▶ [Requirement] What you return must match the records exactly, except that the pictures are gone.

▶ [Given records]

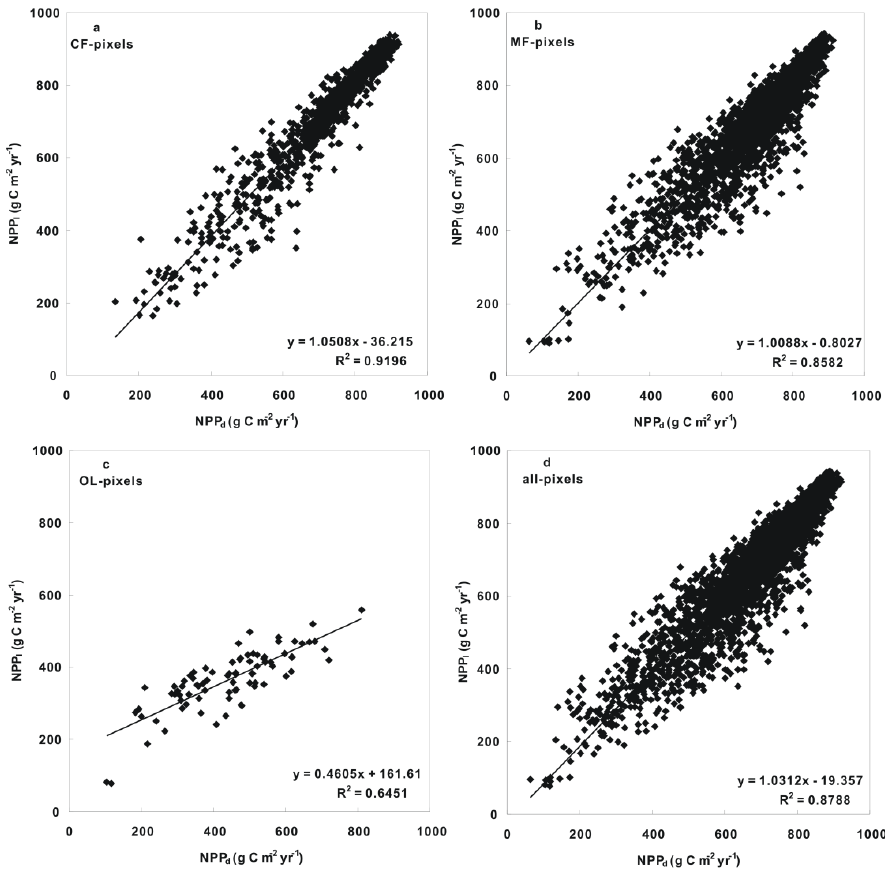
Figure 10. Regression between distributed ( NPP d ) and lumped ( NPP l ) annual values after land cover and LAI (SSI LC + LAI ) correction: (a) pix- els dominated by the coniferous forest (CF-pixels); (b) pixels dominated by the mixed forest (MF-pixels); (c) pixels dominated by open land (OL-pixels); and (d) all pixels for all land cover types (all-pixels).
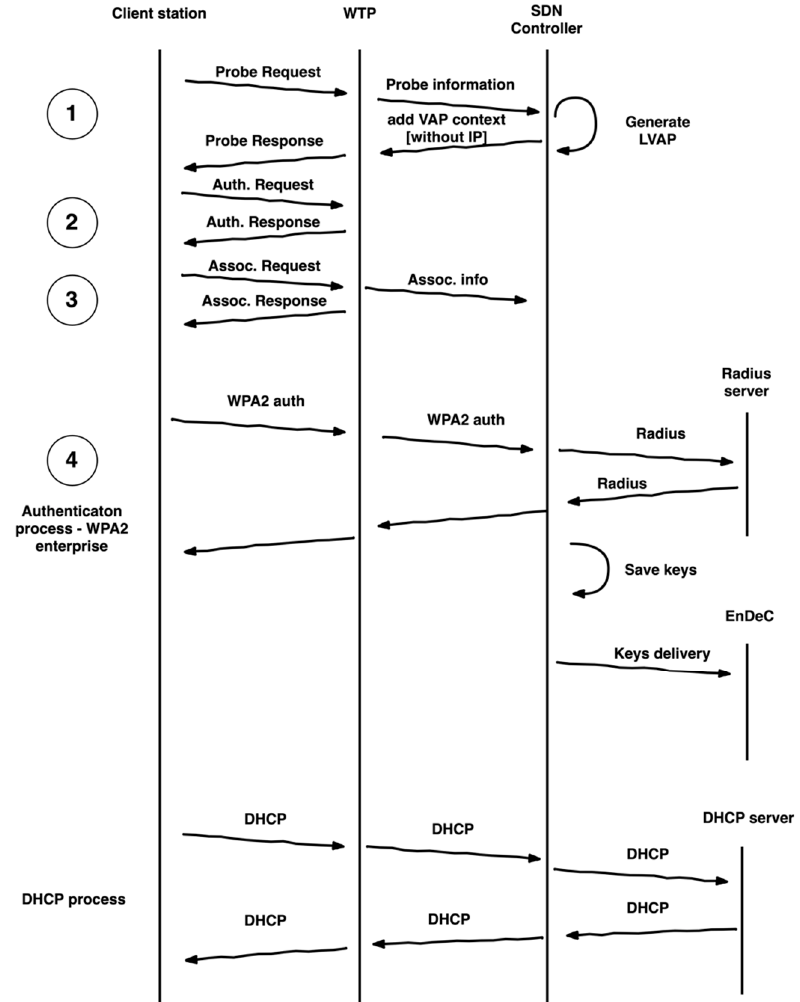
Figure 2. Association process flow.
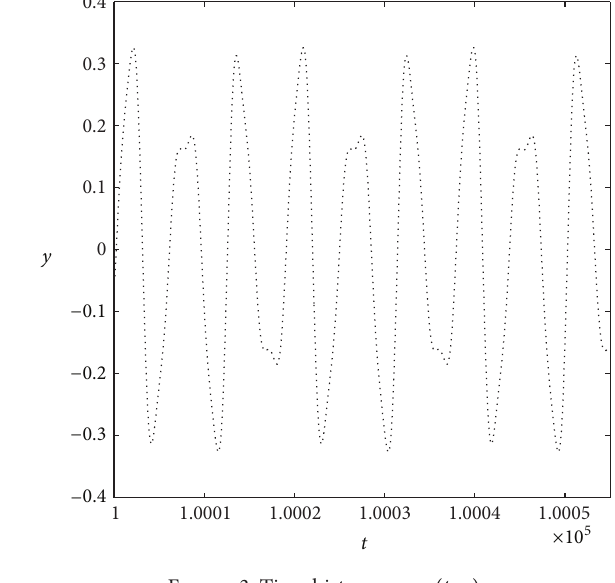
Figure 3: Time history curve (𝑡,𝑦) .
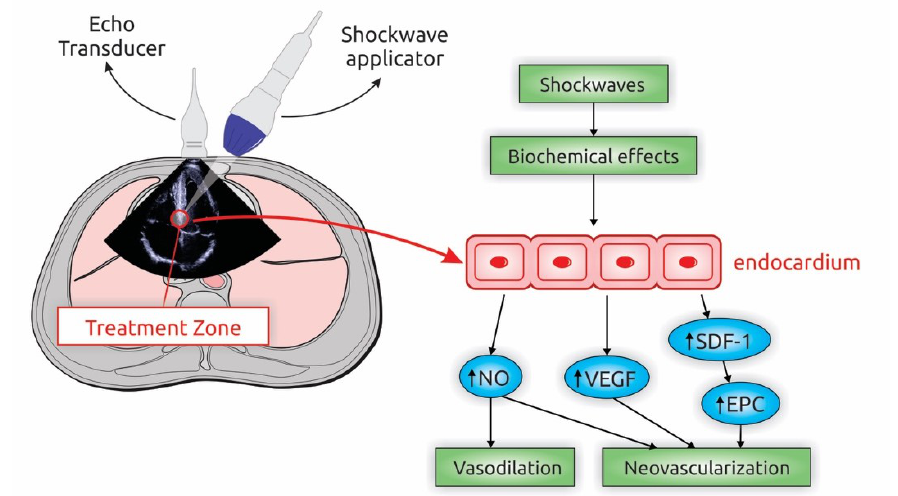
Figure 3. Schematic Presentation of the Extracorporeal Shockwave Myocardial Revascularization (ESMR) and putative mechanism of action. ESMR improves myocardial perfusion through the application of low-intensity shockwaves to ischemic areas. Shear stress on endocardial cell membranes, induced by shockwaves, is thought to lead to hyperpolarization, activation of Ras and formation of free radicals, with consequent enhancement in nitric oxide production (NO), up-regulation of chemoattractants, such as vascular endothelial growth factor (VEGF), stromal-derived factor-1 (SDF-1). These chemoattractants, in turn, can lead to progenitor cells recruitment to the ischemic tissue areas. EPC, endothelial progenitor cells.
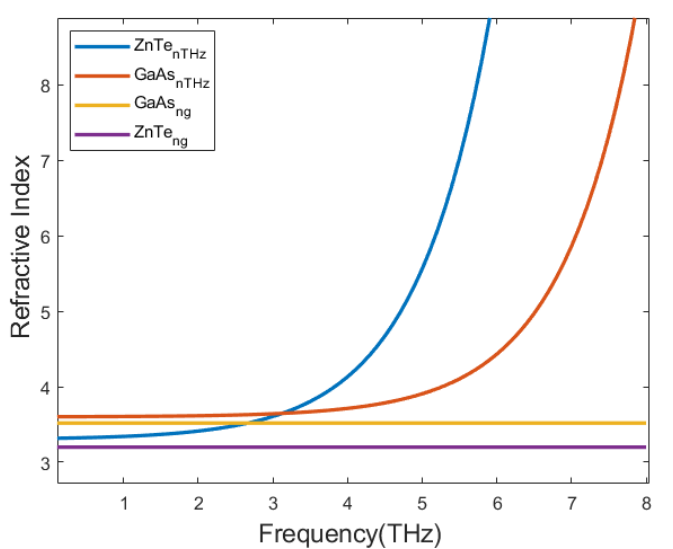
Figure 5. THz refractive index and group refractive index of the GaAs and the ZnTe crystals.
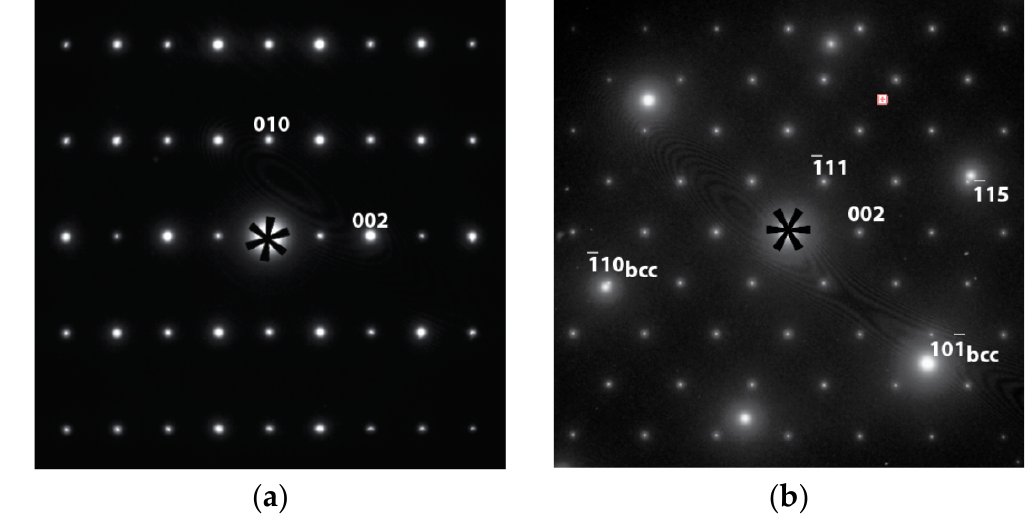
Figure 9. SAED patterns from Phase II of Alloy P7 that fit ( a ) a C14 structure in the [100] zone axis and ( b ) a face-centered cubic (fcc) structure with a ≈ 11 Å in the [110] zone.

▶ [Response to the exercise]
Figure 10. Regression between distributed ( NPP d ) and lumped ( NPP l ) annual values after land cover and LAI (SSI LC + LAI ) correction: (a) pix- els dominated by the coniferous forest (CF-pixels); (b) pixels dominated by the mixed forest (MF-pixels); (c) pixels dominated by open land (OL-pixels); and (d) all pixels for all land cover types (all-pixels).
Figure 2. Association process flow.
Figure 3: Time history curve (𝑡,𝑦) .
Figure 3. Schematic Presentation of the Extracorporeal Shockwave Myocardial Revascularization (ESMR) and putative mechanism of action. ESMR improves myocardial perfusion through the application of low-intensity shockwaves to ischemic areas. Shear stress on endocardial cell membranes, induced by shockwaves, is thought to lead to hyperpolarization, activation of Ras and formation of free radicals, with consequent enhancement in nitric oxide production (NO), up-regulation of chemoattractants, such as vascular endothelial growth factor (VEGF), stromal-derived factor-1 (SDF-1). These chemoattractants, in turn, can lead to progenitor cells recruitment to the ischemic tissue areas. EPC, endothelial progenitor cells.
Figure 5. THz refractive index and group refractive index of the GaAs and the ZnTe crystals.
Figure 9. SAED patterns from Phase II of Alloy P7 that fit ( a ) a C14 structure in the [100] zone axis and ( b ) a face-centered cubic (fcc) structure with a ≈ 11 Å in the [110] zone.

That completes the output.